What is expected. Convert every line of the records below into a Markdown table with the columns "No." and "Text," numbering the rows and skipping blank lines. Leave the pictures out of the table.

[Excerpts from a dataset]
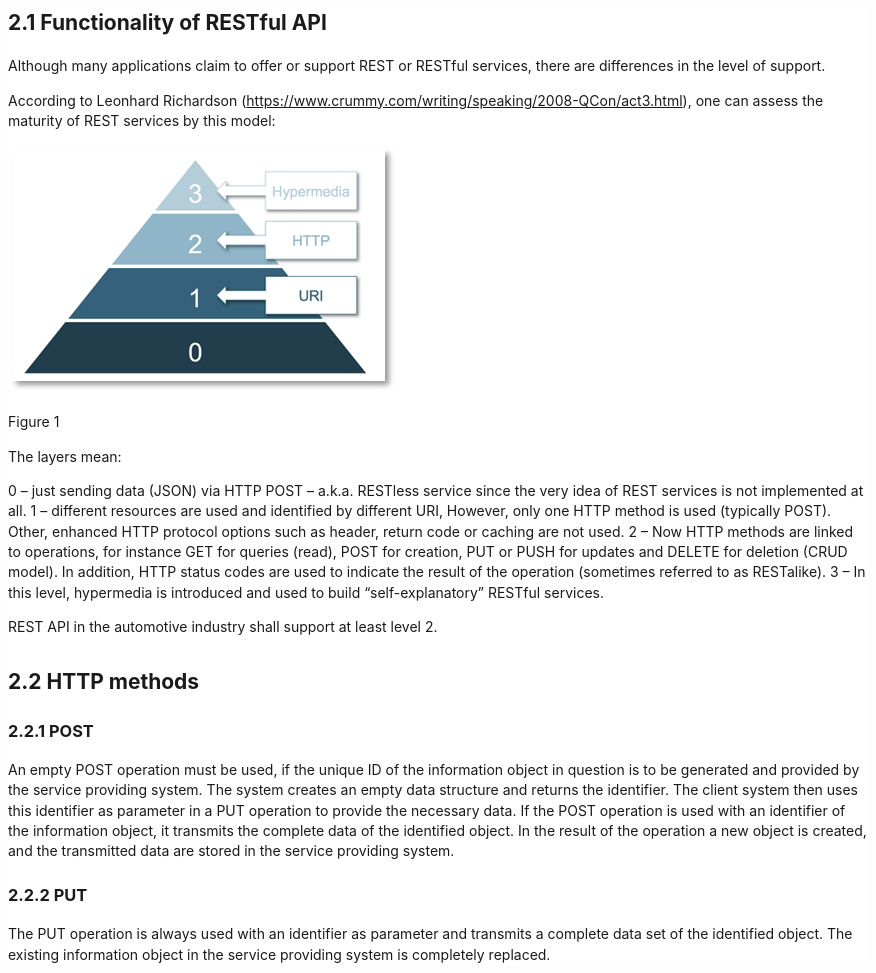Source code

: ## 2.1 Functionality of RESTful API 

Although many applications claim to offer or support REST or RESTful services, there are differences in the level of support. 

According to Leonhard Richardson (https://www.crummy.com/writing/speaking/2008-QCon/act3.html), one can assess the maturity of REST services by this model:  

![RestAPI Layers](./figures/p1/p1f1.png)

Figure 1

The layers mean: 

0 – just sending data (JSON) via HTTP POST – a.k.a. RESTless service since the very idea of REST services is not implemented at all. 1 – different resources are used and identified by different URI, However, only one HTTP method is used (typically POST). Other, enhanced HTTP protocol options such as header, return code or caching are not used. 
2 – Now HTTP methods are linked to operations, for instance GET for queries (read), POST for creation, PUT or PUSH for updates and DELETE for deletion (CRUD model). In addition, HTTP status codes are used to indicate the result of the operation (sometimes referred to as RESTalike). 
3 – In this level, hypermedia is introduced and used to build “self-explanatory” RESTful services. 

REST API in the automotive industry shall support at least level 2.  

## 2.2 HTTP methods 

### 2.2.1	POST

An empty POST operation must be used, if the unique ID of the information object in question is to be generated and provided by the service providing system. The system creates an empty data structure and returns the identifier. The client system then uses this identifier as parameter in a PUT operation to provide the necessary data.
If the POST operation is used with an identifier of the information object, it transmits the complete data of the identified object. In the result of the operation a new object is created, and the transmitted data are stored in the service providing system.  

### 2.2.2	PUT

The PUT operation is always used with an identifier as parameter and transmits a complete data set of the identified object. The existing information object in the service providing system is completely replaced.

Task output.
| No. | Text |
|---|---|
| 1 | Source code |
| 2 | : ## 2.1 Functionality of RESTful API  |
| 3 | Although many applications claim to offer or support REST or RESTful services, there are differences in the level of support.  |
| 4 | According to Leonhard Richardson (https://www.crummy.com/writing/speaking/2008-QCon/act3.html), one can assess the maturity of REST services by this model:   |
| 5 | ![RestAPI Layers](./figures/p1/p1f1.png) |
| 6 | Figure 1 |
| 7 | The layers mean:  |
| 8 | 0 – just sending data (JSON) via HTTP POST – a.k.a. RESTless service since the very idea of REST services is not implemented at all. 1 – different resources are used and identified by different URI, However, only one HTTP method is used (typically POST). Other, enhanced HTTP protocol options such as header, return code or caching are not used.  |
| 9 | 2 – Now HTTP methods are linked to operations, for instance GET for queries (read), POST for creation, PUT or PUSH for updates and DELETE for deletion (CRUD model). In addition, HTTP status codes are used to indicate the result of the operation (sometimes referred to as RESTalike).  |
| 10 | 3 – In this level, hypermedia is introduced and used to build “self-explanatory” RESTful services.  |
| 11 | REST API in the automotive industry shall support at least level 2.   |
| 12 | ## 2.2 HTTP methods  |
| 13 | ### 2.2.1	POST |
| 14 | An empty POST operation must be used, if the unique ID of the information object in question is to be generated and provided by the service providing system. The system creates an empty data structure and returns the identifier. The client system then uses this identifier as parameter in a PUT operation to provide the necessary data. |
| 15 | If the POST operation is used with an identifier of the information object, it transmits the complete data of the identified object. In the result of the operation a new object is created, and the transmitted data are stored in the service providing system.   |
| 16 | ### 2.2.2	PUT |
| 17 | The PUT operation is always used with an identifier as parameter and transmits a complete data set of the identified object. The existing information object in the service providing system is completely replaced. |